If the above process sounds familiar to any of you who didn't take physics or chemistry in high school or college, it's probably because it's roughly the same procedure the media, and their allies in 'official' political positions, are using - simply replace the words hotter and colder with conservative and liberal, and temperature with information.  I presume you've already made the connection to the Fairness Doctrine.

This definately results in an ordered informational environment.  There's none of that pesky 'alternate viewpoint' procedure to deal with inside the liberal box.  The problems come in when the liberal political-media system attempts to extract the informational equivalent to useful work.

In the 'Maxwell box'* example, the energy shift which drives useful work can only be obtained by allowing the hot side to act as a power source for something else.  The cold side would, presumably, act to take away waste heat, permitting the process to continue.  This process, however, increases entropy in the box and the outside environment - it heads toward a more chaotic, less orderly total state.

The metaphor kind of breaks down here, I'll admit.  It's not perfect.  But I think I can get the gist of my point across.  What if the hot side (and only the hot side) were never allowed to come into contact with anything?  What if, as seems to happen in the 'general' media (as opposed to reasonably accessible fora such as this one), only the cold (liberal, remember?) side came into contact with anything in the outside world?

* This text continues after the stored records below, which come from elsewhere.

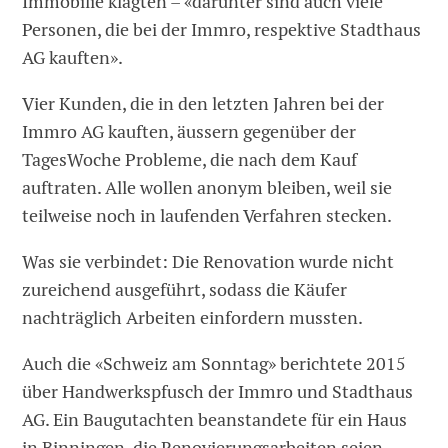
Immobilie klagten – «darunter sind auch viele
Personen, die bei der Immro, respektive Stadthaus
AG kauften».
Vier Kunden, die in den letzten Jahren bei der
Immro AG kauften, äussern gegenüber der
TagesWoche Probleme, die nach dem Kauf
auftraten. Alle wollen anonym bleiben, weil sie
teilweise noch in laufenden Verfahren stecken.
Was sie verbindet: Die Renovation wurde nicht
zureichend ausgeführt, sodass die Käufer
nachträglich Arbeiten einfordern mussten.
Auch die «Schweiz am Sonntag» berichtete 2015
über Handwerkspfusch der Immro und Stadthaus
AG. Ein Baugutachten beanstandete für ein Haus
in Binningen, die Renovierungsarbeiten seien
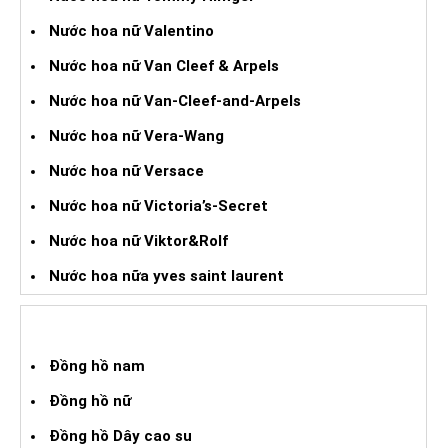
Nước hoa nữ Valentino
Nước hoa nữ Van Cleef & Arpels
Nước hoa nữ Van-Cleef-and-Arpels
Nước hoa nữ Vera-Wang
Nước hoa nữ Versace
Nước hoa nữ Victoria’s-Secret
Nước hoa nữ Viktor&Rolf
Nước hoa nữa yves saint laurent
ĐỒNG HỒ XÁCH TAY
Đồng hồ nam
Đồng hồ nữ
Đồng hồ Dây cao su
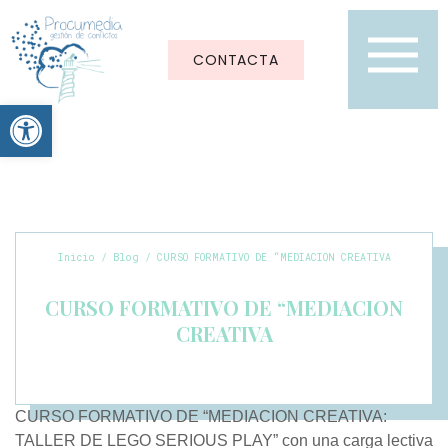
Sobre Nosotras
Serious Game
CONTACTA
Abrir barra de herramientas
Inicio
/
Blog
/ CURSO FORMATIVO DE “MEDIACION CREATIVA
CURSO FORMATIVO DE “MEDIACION
CREATIVA
CURSO FORMATIVO DE “MEDIACION CREATIVA:
TALLER DE LEGO SERIOUS PLAY” con una carga lectiva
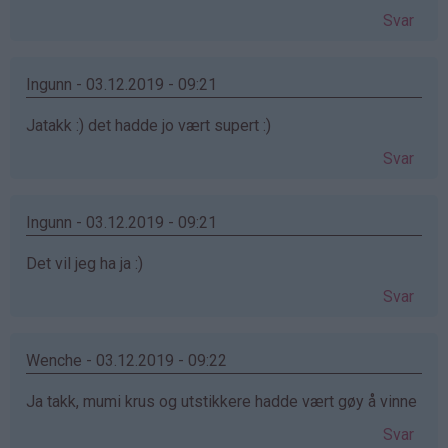
Svar
Ingunn - 03.12.2019 - 09:21
Jatakk :) det hadde jo vært supert :)
Svar
Ingunn - 03.12.2019 - 09:21
Det vil jeg ha ja :)
Svar
Wenche - 03.12.2019 - 09:22
Ja takk, mumi krus og utstikkere hadde vært gøy å vinne
Svar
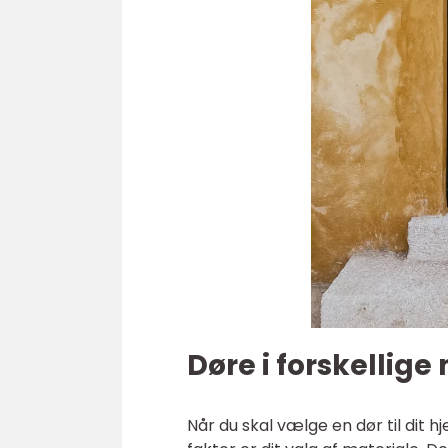
Døre i forskellige
Når du skal vælge en dør til dit hj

The outside world would still gradually heat up the cold box.  The media's MD would continue to parse out anything too warm(conservative) for the cold box.  But the environment, losing its heat to the cold side of the box, would gradually become cooler and cooler - in our analogy, more and more liberal.

I stated earlier for our distinguished (just ask them!) liberal elites that they were in favor of order, we (conservatives) in favor of chaos.  By this definition, and concerning information, it's true.  They're in favor of a world where everything is neat, orderly, and utterly incapable of overturning their viewpoints.  (Example: See AGW consensus arguments.)  We're in favor of a world where all sides are allowed into action, there to be measured and weighed in the balance.  Some will fall by the wayside, others will thrive.  (I know I'm not telling the conservatives reading this anything new, but I'm kind of hoping some of the local libs ignored my earlier advice to them.)  After all, order - especially among a substance as naturally entropic as the human community - tends to be a bit brittle.

I said earlier I'm not really expecting to inform anyone with this, as most who'll bother to read past the first lines will already likely agree with me.  Still, it might be a useful way to think about the issue - and provide a bit of thought- and/or debate-fodder for the next time a liberal accuses my conservative readers of being 'opposed to science'.


*I'm sure there's an official name for these boxes, but I cannot recall it offhand.  'Maxwell box' is simply my own way of thinking about them.